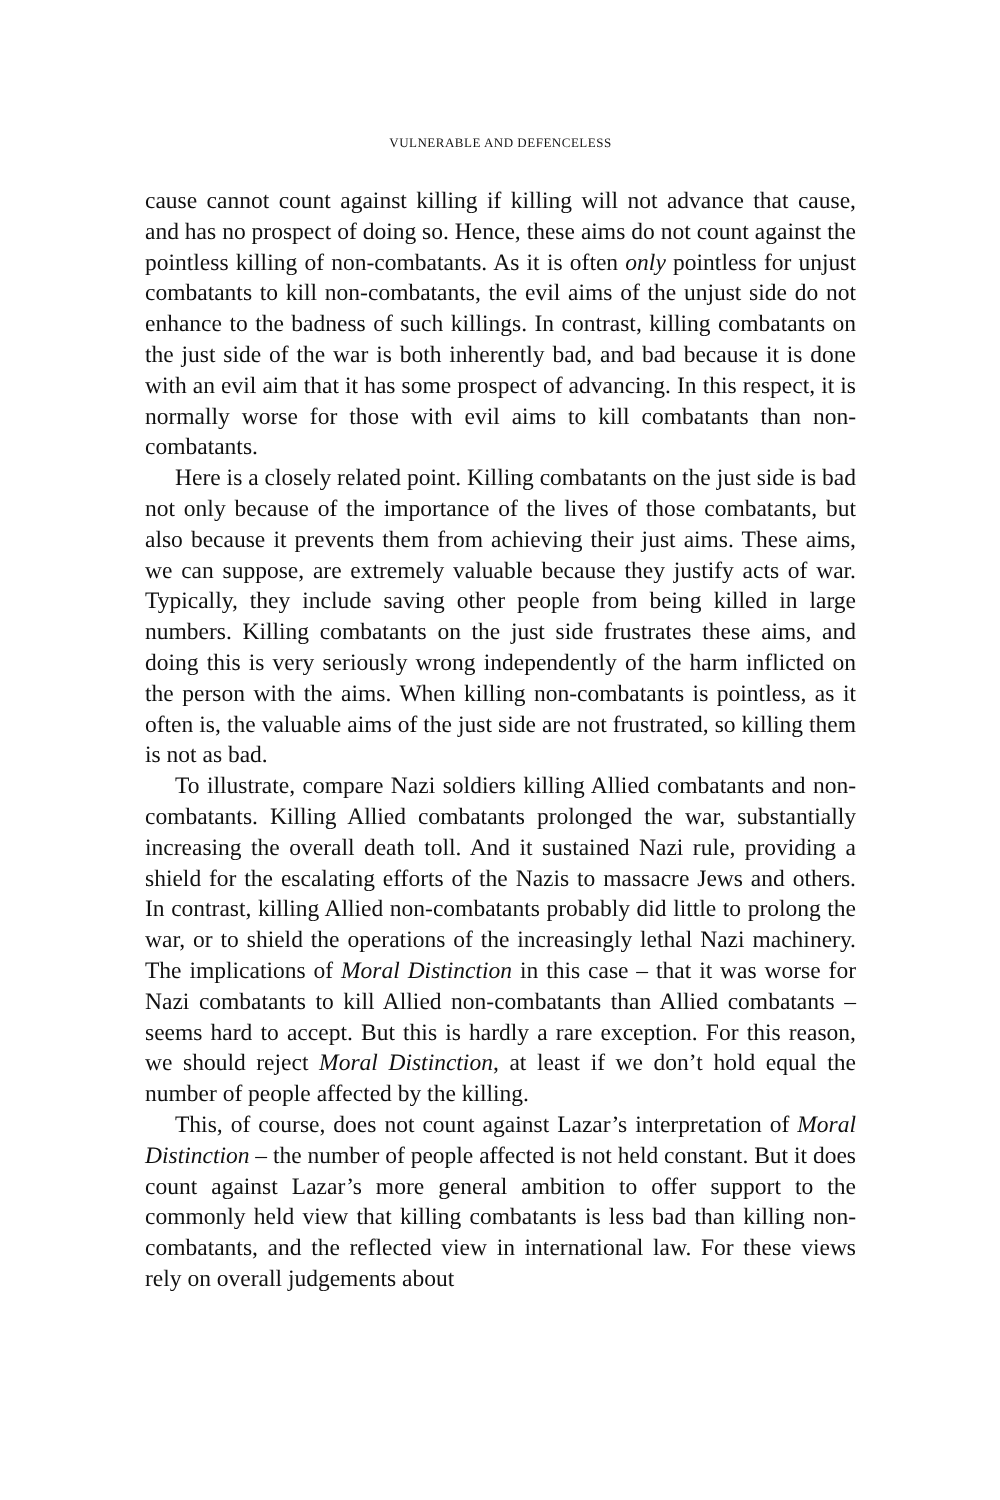VULNERABLE AND DEFENCELESS
cause cannot count against killing if killing will not advance that cause, and has no prospect of doing so. Hence, these aims do not count against the pointless killing of non-combatants. As it is often only pointless for unjust combatants to kill non-combatants, the evil aims of the unjust side do not enhance to the badness of such killings. In contrast, killing combatants on the just side of the war is both inherently bad, and bad because it is done with an evil aim that it has some prospect of advancing. In this respect, it is normally worse for those with evil aims to kill combatants than non-combatants.
Here is a closely related point. Killing combatants on the just side is bad not only because of the importance of the lives of those combatants, but also because it prevents them from achieving their just aims. These aims, we can suppose, are extremely valuable because they justify acts of war. Typically, they include saving other people from being killed in large numbers. Killing combatants on the just side frustrates these aims, and doing this is very seriously wrong independently of the harm inflicted on the person with the aims. When killing non-combatants is pointless, as it often is, the valuable aims of the just side are not frustrated, so killing them is not as bad.
To illustrate, compare Nazi soldiers killing Allied combatants and non-combatants. Killing Allied combatants prolonged the war, substantially increasing the overall death toll. And it sustained Nazi rule, providing a shield for the escalating efforts of the Nazis to massacre Jews and others. In contrast, killing Allied non-combatants probably did little to prolong the war, or to shield the operations of the increasingly lethal Nazi machinery. The implications of Moral Distinction in this case – that it was worse for Nazi combatants to kill Allied non-combatants than Allied combatants – seems hard to accept. But this is hardly a rare exception. For this reason, we should reject Moral Distinction, at least if we don’t hold equal the number of people affected by the killing.
This, of course, does not count against Lazar’s interpretation of Moral Distinction – the number of people affected is not held constant. But it does count against Lazar’s more general ambition to offer support to the commonly held view that killing combatants is less bad than killing non-combatants, and the reflected view in international law. For these views rely on overall judgements about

===============

◆ ASSIGNMENT
Copy exactly, and only, the lines from the first line of the material through the line that contains "To illustrate, compare", both ends kept; no pictures.

◆ EXERCISE SOLUTION
VULNERABLE AND DEFENCELESS
cause cannot count against killing if killing will not advance that cause, and has no prospect of doing so. Hence, these aims do not count against the pointless killing of non-combatants. As it is often only pointless for unjust combatants to kill non-combatants, the evil aims of the unjust side do not enhance to the badness of such killings. In contrast, killing combatants on the just side of the war is both inherently bad, and bad because it is done with an evil aim that it has some prospect of advancing. In this respect, it is normally worse for those with evil aims to kill combatants than non-combatants.
Here is a closely related point. Killing combatants on the just side is bad not only because of the importance of the lives of those combatants, but also because it prevents them from achieving their just aims. These aims, we can suppose, are extremely valuable because they justify acts of war. Typically, they include saving other people from being killed in large numbers. Killing combatants on the just side frustrates these aims, and doing this is very seriously wrong independently of the harm inflicted on the person with the aims. When killing non-combatants is pointless, as it often is, the valuable aims of the just side are not frustrated, so killing them is not as bad.
To illustrate, compare Nazi soldiers killing Allied combatants and non-combatants. Killing Allied combatants prolonged the war, substantially increasing the overall death toll. And it sustained Nazi rule, providing a shield for the escalating efforts of the Nazis to massacre Jews and others. In contrast, killing Allied non-combatants probably did little to prolong the war, or to shield the operations of the increasingly lethal Nazi machinery. The implications of Moral Distinction in this case – that it was worse for Nazi combatants to kill Allied non-combatants than Allied combatants – seems hard to accept. But this is hardly a rare exception. For this reason, we should reject Moral Distinction, at least if we don’t hold equal the number of people affected by the killing.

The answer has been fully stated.